Dans la personne de Jésus, à jamais Dieu s’est uni à l’homme en assumant notre nature (Noël) et a réuni à lui l’humanité par sa victoire de la Croix (Pâques). L’accueil dans nos cœurs et nos vies de Dieu qui est venu doit donc être celui de baptisés et confirmés portés par la foi en Jésus de Nazareth mort et ressuscité puisque c’est Pâques qui donne tout son sens à Noël.
« il viendra »
Si « tout est accompli » (Jn 19, 30) par Jésus sur la Croix, pourquoi ce : « Il est bon pour vous que je m’en aille » (Jn 16, 7) et « je reviendrai vous prendre avec moi » (Jn 14, 3) ? Parce que Dieu veut que la venue « une fois pour toutes » (He 7, 27) de son Fils en une personne humaine individuelle porte ses fruits dans son accueil personnel par chaque individu à travers les siècles. A l’apôtre Jude qui lui demandait : « Pourquoi ne te manifestes-tu pas au monde ? », autrement dit : Pourquoi pas une apparition mondiale en simultané ?, Jésus répond : « Si quelqu’un m’aime, mon Père l’aimera, nous viendrons chez lui » (Jn 14, 22-23). Et puis il est venu dans l’humilité de notre nature mortelle et s’en est ainsi remis aux hommes pour être librement reconnu par de fragiles actes de foi. Mais sa venue dans la gloire signera la fin de tout doute. Dit par saint Paul : « Actuellement, nous voyons dans un miroir et de façon confuse ; mais ce Jour-là, ce sera face à face » (1 Co 13, 12).

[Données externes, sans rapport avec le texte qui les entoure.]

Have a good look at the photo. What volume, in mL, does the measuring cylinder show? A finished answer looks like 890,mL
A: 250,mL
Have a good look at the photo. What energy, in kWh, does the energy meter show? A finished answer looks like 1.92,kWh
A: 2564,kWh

« Oui, je viens bientôt » (Ap 22, 20)
Il viendra. Ce futur grammatical risque d’entraîner les croyants à trois impasses : l’angoisse, l’insouciance, le déni.

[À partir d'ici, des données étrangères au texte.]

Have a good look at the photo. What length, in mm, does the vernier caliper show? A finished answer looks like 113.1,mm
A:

- L’angoisse vient de l’interprétation du mot de Jésus : « Tenez-vous prêts car c’est à l’heure que vous ignorez que le Fils de l’homme va venir » (Mt 24, 44) comme la menace d’une venue qui serait avant tout punitive.
- L’insouciance revient à fuir ce qui, dans l’avertissement, devrait plutôt stimuler notre responsabilité propre : « J’avais faim, et vous m’avez donné à manger (car) c’est à moi que vous l’avez fait » (Mt 25, 35.40).

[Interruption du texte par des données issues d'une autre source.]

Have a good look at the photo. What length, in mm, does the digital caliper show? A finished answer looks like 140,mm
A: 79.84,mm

- Le déni a son visage moderne dans l’idéologie du progrès supposé continu de l’humanité, qui vide de sens toute venue de Dieu. Mais elle fait naufrage.
La méditation des textes bibliques de l’Avent peut, au contraire, fortifier chacun. Loin d’être une promesse utopique, l’annonce : « Je viens bientôt » commence de se vérifier dans tout amour donné et partagé maintenant. Alors ce temps peut ouvrir nos yeux, nos mains et notre cœur à l’aujourd’hui de Dieu.
L’Avent : école pour oser notre quotidien comme un déjà-là de l’amour divin vainqueur de tout mal.